On Mr Othman’s golfing skills, Mr Lee quipped: “He thinks he’s good, but we all like to tease him about it. Whenever he hits the ball, we will wait to see where the ball goes.”

After the hearse arrived at the mosque at about 12.30pm, the casket was carried into the main prayer hall by Mr Othman’s male family members, friends and community leaders including Minister-in-charge of Muslim Affairs Yaacob Ibrahim, and former Senior Minister of State for Foreign Affairs Zainul Abidin Rasheed. Mr Othman’s wife, Lina Abdullah, and other family members followed behind.

As members of the Muslim community filled the prayer hall, Mr Zainul Abidin called on the congregation to recite prayers for Mr Othman. Some 2,000 congregants were at the mosque for the prayers, including former Senior Minister of State for Education and Environment Sidek Saniff.

After the Mufti of Singapore, Dr Mohamed Fatris Bakaram, led the last rites, several congregants — including consultant Mohd Ali Roslan, 42 — rushed forward to carry Mr Othman’s casket to the holding area for the flag draping ceremony, getting drenched in the downpour in the process.

Mr Mohd Ali, who travelled from his workplace in Serangoon, said he wanted to be at the funeral service to show his appreciation for Mr Othman’s efforts to further the progress of the Malay-Muslim community.

In the presence of Mr Othman’s family members, Prime Minister Lee Hsien Loong as well as other members of the Cabinet, the State Flag was draped over Mr Othman’s casket, before it was carried into the ceremonial gun carriage for the journey to the cemetery.

The carriage passed through North Bridge Road, North Boat Quay, River Valley Road as well as the heartlands of Alexandra Road, Commonwealth Avenue, Commonwealth Avenue West and Clementi Avenue 6.

Mr Adam Rosli, 29, who was having lunch at Zam Zam Restaurant along North Bridge Road, was among those who rushed to the roadside to bid farewell to Mr Othman.

“It’s sad to see another funeral of an Old Guard minister.
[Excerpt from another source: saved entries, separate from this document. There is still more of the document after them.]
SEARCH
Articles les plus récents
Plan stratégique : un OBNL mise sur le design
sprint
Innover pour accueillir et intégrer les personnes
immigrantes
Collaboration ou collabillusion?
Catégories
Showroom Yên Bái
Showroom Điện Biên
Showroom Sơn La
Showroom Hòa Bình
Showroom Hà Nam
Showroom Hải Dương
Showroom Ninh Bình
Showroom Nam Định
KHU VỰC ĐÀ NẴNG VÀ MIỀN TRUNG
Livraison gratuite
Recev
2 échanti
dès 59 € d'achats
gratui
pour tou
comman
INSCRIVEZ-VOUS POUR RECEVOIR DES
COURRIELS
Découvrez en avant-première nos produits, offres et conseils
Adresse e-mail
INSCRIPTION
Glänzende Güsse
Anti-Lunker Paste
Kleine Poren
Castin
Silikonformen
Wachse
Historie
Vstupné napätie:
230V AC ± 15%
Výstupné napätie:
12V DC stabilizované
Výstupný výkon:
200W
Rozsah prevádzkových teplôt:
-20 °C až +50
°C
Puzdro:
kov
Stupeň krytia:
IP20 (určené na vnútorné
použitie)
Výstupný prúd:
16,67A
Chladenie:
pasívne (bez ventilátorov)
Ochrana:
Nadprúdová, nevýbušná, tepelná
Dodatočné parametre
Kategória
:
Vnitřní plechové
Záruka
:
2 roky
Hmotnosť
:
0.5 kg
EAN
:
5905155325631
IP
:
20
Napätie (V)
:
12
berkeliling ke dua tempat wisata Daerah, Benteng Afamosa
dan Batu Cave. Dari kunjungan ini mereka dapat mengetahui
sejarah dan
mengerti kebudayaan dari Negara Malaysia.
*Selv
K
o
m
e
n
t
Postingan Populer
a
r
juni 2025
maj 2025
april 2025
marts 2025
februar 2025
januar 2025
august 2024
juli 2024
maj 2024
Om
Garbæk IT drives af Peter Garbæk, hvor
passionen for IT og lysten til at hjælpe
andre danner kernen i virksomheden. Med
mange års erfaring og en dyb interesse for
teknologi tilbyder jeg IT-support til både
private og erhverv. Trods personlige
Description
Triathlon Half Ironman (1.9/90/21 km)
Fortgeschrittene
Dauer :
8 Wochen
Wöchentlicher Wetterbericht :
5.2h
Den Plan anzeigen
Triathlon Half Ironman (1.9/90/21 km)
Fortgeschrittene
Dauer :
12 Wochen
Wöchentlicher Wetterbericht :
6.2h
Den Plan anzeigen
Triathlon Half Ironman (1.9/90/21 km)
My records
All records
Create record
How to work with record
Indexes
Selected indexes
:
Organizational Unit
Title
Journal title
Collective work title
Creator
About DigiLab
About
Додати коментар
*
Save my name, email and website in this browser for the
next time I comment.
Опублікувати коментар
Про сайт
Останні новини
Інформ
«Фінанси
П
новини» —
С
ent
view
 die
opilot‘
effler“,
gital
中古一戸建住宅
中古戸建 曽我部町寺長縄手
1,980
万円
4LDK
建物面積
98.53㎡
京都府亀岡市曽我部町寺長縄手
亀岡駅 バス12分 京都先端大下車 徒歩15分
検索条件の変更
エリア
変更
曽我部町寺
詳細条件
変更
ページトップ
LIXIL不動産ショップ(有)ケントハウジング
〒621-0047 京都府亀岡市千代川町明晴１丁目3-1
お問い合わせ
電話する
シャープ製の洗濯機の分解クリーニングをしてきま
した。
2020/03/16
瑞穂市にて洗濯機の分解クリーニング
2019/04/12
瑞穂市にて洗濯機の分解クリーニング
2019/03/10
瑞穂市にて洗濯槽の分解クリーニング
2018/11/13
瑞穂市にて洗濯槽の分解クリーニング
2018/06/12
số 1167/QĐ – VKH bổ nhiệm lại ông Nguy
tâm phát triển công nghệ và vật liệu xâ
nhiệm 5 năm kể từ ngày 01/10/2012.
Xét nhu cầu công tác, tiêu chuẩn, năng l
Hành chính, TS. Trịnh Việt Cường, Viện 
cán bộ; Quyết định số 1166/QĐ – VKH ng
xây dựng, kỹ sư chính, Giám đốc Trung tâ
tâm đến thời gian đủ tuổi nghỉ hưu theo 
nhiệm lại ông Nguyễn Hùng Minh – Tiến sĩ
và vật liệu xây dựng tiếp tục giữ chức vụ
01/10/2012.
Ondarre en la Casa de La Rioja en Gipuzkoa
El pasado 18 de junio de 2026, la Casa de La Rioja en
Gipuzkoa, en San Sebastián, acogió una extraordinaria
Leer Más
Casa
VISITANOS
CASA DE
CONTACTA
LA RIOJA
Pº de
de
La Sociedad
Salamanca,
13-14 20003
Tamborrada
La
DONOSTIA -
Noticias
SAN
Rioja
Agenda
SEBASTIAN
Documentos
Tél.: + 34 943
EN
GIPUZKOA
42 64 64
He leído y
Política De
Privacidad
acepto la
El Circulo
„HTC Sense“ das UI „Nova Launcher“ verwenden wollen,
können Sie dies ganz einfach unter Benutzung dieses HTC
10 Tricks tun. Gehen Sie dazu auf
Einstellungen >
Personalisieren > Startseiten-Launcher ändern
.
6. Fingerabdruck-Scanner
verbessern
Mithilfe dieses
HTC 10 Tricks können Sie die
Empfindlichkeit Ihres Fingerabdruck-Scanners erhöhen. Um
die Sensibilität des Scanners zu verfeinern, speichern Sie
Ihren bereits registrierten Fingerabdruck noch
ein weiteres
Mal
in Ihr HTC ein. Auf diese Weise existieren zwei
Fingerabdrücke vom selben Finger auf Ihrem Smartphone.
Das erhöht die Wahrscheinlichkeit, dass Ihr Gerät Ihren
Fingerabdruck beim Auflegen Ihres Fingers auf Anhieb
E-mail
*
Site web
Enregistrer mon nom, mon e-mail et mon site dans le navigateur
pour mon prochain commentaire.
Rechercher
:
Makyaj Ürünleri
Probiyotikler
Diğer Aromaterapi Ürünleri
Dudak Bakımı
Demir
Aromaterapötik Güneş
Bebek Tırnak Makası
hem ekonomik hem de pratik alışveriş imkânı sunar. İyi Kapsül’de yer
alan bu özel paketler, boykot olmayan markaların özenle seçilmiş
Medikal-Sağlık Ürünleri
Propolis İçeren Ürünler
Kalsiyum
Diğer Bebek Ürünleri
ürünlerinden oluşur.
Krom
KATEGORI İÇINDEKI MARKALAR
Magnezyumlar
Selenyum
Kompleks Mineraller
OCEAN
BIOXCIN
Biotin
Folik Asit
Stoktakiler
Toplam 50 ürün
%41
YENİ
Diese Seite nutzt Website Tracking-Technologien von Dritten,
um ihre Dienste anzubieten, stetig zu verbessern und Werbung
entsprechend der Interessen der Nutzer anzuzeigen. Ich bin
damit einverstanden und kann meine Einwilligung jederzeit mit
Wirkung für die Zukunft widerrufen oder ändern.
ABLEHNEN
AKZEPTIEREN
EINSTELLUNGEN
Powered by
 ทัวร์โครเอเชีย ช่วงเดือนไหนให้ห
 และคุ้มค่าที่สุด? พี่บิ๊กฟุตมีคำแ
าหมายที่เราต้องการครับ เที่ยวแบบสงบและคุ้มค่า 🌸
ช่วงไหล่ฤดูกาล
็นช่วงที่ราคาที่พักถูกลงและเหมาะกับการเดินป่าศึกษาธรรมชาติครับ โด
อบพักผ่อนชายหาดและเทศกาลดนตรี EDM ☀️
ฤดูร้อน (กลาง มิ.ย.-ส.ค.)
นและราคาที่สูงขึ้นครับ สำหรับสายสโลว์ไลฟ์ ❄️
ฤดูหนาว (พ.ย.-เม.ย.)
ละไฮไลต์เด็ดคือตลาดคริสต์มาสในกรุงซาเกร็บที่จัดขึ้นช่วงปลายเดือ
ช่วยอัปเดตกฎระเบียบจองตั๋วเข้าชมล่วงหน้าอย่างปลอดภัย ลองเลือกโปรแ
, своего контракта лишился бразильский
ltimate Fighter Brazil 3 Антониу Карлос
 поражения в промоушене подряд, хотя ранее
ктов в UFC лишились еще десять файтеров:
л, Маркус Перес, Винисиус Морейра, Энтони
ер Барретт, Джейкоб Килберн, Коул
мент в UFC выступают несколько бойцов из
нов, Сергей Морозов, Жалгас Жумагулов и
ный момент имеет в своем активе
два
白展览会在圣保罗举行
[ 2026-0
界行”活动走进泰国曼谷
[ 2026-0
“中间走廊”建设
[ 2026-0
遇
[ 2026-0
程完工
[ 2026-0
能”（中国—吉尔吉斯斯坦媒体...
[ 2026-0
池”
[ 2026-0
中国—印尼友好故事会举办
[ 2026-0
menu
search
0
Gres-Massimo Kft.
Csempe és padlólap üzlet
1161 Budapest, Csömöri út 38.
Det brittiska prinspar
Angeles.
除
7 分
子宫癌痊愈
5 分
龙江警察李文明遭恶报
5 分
I hope we can continue to be inspired by what our founding fathers have done for the country,” said the sales executive.

On Wednesday night, a memorial service will be held at Victoria Concert Hall, where six eulogies will be delivered by speakers including Prime Minister Lee Hsien Loong, Dr Yaacob, former Pasir Panjang Member of Parliament Abbas Abu Amin and Mr Othman’s son-in-law, Mr Munir Shah.

More than 600 invited guests — including Mr Othman’s friends and family, Old Guard colleagues, grassroots leaders from Pasir Panjang and representatives from religious and community groups — are expected to attend the service, organised by

In a statement made on Tuesday, chairman and Minister of State (Education and Communications and Information) Janil Puthucheary called Mr Othman “a beacon for multiracial ideals, and along with our pioneers helped lay the foundations of peace and harmony in Singapore”.

Dr Puthucheary, who will also be delivering a eulogy at the service, said: “We remember his life and his work as an inspiration to all Singaporeans.”